En effet, il s’agit de déconstruire les représentations des masculinités en replaçant chaque personnage, voire chaque scène de film, dans son contexte de production, afin d’en dénouer les détours, et surtout les brouillages. Car Minnelli et Demy n’ont eu de cesse de jouer sur les brouillages : ceux des frontières entre les genres cinématographiques, entre le cinéma grand public et le cinéma d’auteur (p. 7), et surtout des images mêmes qu’ils mettaient en scène. Sabrina Bouarour indique à cet égard : « les films de Demy et Minnelli sont marqués par une sensibilité queer à la fois présente et absente, qui relève d’une “épistémologie du placard” pour reprendre l’expression d’Eve Kosofsky Sedwick. » (p. 10) L’image du placard donnera toute sa cohérence à l’ouvrage, ne cessant de réaffirmer que toutes les subtilités et les détours méthodologiques ne sont que différents aspects d’un jeu de fluidité que le « placard » illustre parfaitement.

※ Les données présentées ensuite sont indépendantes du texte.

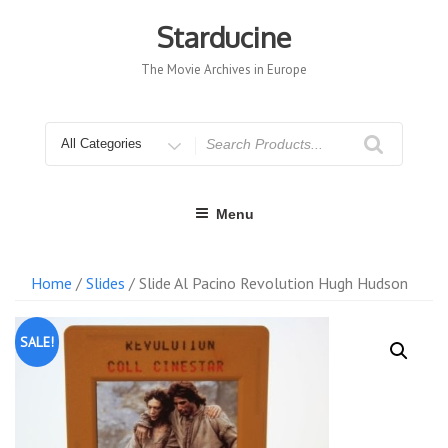
Skip
to
Starducine
content
The Movie Archives in Europe
Search
for
Menu
Home
/
Slides
/ Slide Al Pacino Revolution Hugh Hudson
SALE!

Demy imagine une grossesse au masculin, dans L’événement le plus important depuis que l’homme a marché sur la lune (1973), deux ans après la signature du Manifeste des 343 salopes par, entre autres, Catherine Deneuve et Agnès Varda (qui, rappelons-le, était l’épouse de Jacques Demy). La sexualité est régulée, réprimée, mais « le conservatisme idéologique, qui pèse à la fois sur les femmes […] et [sur] les hommes, qui font face à une remise en cause des normes de la virilité traditionnelle, dessine les contours d’une période de brouillage normatif » (p. 44), au sein de laquelle la filmographie de Demy et Minnelli prend place.
Par ailleurs, le jeu mélodramatique des couleurs (pastels chez Demy, vives chez Minnelli) encourage une tension entre artifice et authenticité qui est le fondement, selon Susan Sontag, de l’esthétique camp (p. 97), indice de « l’affect lui-même » (Gilles Deleuze) (p. 98) – qui est justement l’une des caractéristiques qui permettent aux personnages des deux cinéastes d’échapper aux préjugés masculinistes.
Les vulnérabilités se répondent (p. 216), et permettent d’élaborer des « zones de résistance » face aux narrations dominantes (p. 217). Une réception « purement hétérosexuelle » de Tea and Sympathy est impossible : Tom pourrait faire « une bonne épouse » puisqu’il coud et cuisine, tandis qu’un magazine, dans la scène sur la plage, exhibe un questionnaire intitulé « Êtes-vous un homme ? ». C’est dans cette « indécidabilité genrée » (p. 222), qui culmine dans le travestissement de Tom en femme lorsqu’il participe à la pièce de théâtre, que se trouve l’esthétique camp. « Le féminin et le masculin sont ici dénaturalisés. Pour reprendre une terminologie butlerienne, les normes de genre sont réélaborées et resignifiées » (p. 227).